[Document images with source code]
Content starts

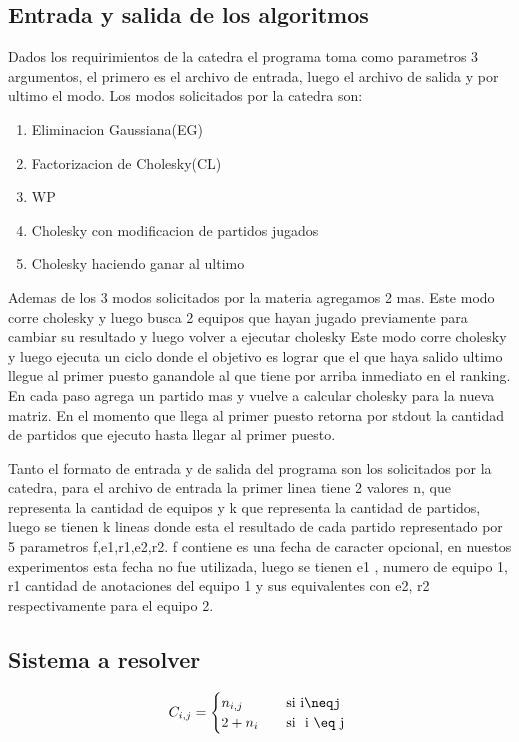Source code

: \subsection{Entrada y salida de los algoritmos}

Dados los requirimientos de la catedra el programa toma como parametros 3 argumentos, el primero es el archivo de entrada, luego el archivo de salida y
por ultimo el modo. Los modos solicitados por la catedra son:
\begin{enumerate}
    \item Eliminacion Gaussiana(EG)
\item Factorizacion de Cholesky(CL)
    \item WP
    \item Cholesky con modificacion de partidos jugados
    \item Cholesky haciendo ganar al ultimo
    \end{enumerate}
    Ademas de los 3 modos solicitados por la materia agregamos 2 mas.
    Este modo corre cholesky y luego busca 2 equipos que hayan jugado previamente para cambiar su resultado y luego volver a ejecutar cholesky
    Este modo corre cholesky y luego ejecuta un ciclo donde el objetivo es lograr que el que haya salido ultimo llegue al primer puesto ganandole
    al que tiene por arriba inmediato en el ranking. En cada paso agrega un partido mas y vuelve a calcular cholesky para la nueva matriz.
    En el momento que llega al primer puesto retorna por stdout la cantidad de partidos que ejecuto hasta llegar al primer puesto.

    Tanto el formato de entrada y de salida del programa son los solicitados por la catedra, para el archivo de entrada la primer linea tiene 2 valores n,
    que representa la cantidad de equipos  y k que representa la cantidad de partidos,
    luego se tienen k lineas donde esta el resultado de cada partido representado por 5 parametros f,e1,r1,e2,r2.
    f contiene es una fecha de caracter opcional, en nuestos experimentos esta fecha no fue utilizada, luego se tienen e1 , numero de equipo 1,
    r1 cantidad de anotaciones del equipo 1 y sus equivalentes con e2, r2 respectivamente para el equipo 2.


\subsection{Sistema a resolver}

    \[ C_{i,j} =
    \begin{cases}
        n_{i,j}       & \quad \text{si }  \text{i\neqj}\\
        2+n_i & \quad \text{si } \text{ i \eq j }\\
    \end{cases}
    \]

Content ends

(Task instructions): Using the records above, set down exactly the lines from the one with "Este modo corre cholesky y luego ejecuta" through the one with "que representa la cantidad de equipos", inclusive, and nothing more.

(Task solution):
    Este modo corre cholesky y luego ejecuta un ciclo donde el objetivo es lograr que el que haya salido ultimo llegue al primer puesto ganandole
    al que tiene por arriba inmediato en el ranking. En cada paso agrega un partido mas y vuelve a calcular cholesky para la nueva matriz.
    En el momento que llega al primer puesto retorna por stdout la cantidad de partidos que ejecuto hasta llegar al primer puesto.

    Tanto el formato de entrada y de salida del programa son los solicitados por la catedra, para el archivo de entrada la primer linea tiene 2 valores n,
    que representa la cantidad de equipos  y k que representa la cantidad de partidos,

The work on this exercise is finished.